*Your task:*
Your task is to transcribe the entries below exactly, from their first line down to the line containing "5. Abtahi et al. 2017", and to stop there.
╭─ Supplied records
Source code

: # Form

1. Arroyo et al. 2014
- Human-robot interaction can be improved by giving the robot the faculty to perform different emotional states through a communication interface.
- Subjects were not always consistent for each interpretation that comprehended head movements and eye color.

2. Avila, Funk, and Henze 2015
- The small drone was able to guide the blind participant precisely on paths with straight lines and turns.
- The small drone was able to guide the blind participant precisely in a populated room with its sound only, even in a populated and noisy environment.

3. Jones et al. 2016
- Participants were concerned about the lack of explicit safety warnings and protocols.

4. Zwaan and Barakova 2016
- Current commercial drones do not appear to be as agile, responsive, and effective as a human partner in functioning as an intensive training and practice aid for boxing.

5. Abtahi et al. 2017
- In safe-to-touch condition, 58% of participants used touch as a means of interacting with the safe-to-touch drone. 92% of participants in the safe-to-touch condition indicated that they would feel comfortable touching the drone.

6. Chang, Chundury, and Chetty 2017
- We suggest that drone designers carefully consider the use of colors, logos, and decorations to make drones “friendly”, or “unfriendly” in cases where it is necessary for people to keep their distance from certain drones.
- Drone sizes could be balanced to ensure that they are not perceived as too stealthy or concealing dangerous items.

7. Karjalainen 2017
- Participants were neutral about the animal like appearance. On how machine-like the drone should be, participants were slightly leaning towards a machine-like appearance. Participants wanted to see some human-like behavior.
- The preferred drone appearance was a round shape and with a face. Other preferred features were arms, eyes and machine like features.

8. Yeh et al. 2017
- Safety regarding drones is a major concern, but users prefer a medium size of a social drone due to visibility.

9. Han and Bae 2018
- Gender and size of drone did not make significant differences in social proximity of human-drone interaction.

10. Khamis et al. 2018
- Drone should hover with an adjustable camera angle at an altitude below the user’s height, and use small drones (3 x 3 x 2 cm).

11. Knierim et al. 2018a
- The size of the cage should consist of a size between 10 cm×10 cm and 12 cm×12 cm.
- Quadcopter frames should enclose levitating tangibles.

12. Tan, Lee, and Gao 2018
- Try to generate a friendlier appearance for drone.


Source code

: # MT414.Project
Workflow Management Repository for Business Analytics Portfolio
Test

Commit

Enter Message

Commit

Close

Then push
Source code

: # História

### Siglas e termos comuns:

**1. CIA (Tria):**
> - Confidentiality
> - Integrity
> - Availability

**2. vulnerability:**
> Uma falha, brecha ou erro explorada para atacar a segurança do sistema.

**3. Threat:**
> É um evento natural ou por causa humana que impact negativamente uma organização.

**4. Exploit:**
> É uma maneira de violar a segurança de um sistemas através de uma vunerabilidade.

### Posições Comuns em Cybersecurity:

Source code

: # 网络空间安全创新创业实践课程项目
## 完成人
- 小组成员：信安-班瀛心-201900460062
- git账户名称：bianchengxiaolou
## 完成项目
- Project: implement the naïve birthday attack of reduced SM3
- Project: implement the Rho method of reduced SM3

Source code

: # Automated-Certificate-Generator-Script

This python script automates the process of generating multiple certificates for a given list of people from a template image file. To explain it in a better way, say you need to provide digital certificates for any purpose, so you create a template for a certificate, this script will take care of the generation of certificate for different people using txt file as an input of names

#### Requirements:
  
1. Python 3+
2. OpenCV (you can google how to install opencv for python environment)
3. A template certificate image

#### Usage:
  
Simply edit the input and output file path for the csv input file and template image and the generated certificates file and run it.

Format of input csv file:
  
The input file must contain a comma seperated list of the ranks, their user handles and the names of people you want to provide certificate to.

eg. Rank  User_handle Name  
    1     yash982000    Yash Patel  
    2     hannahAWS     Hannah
╰─
*The completed task:*
Source code

: # Form

1. Arroyo et al. 2014
- Human-robot interaction can be improved by giving the robot the faculty to perform different emotional states through a communication interface.
- Subjects were not always consistent for each interpretation that comprehended head movements and eye color.

2. Avila, Funk, and Henze 2015
- The small drone was able to guide the blind participant precisely on paths with straight lines and turns.
- The small drone was able to guide the blind participant precisely in a populated room with its sound only, even in a populated and noisy environment.

3. Jones et al. 2016
- Participants were concerned about the lack of explicit safety warnings and protocols.

4. Zwaan and Barakova 2016
- Current commercial drones do not appear to be as agile, responsive, and effective as a human partner in functioning as an intensive training and practice aid for boxing.

5. Abtahi et al. 2017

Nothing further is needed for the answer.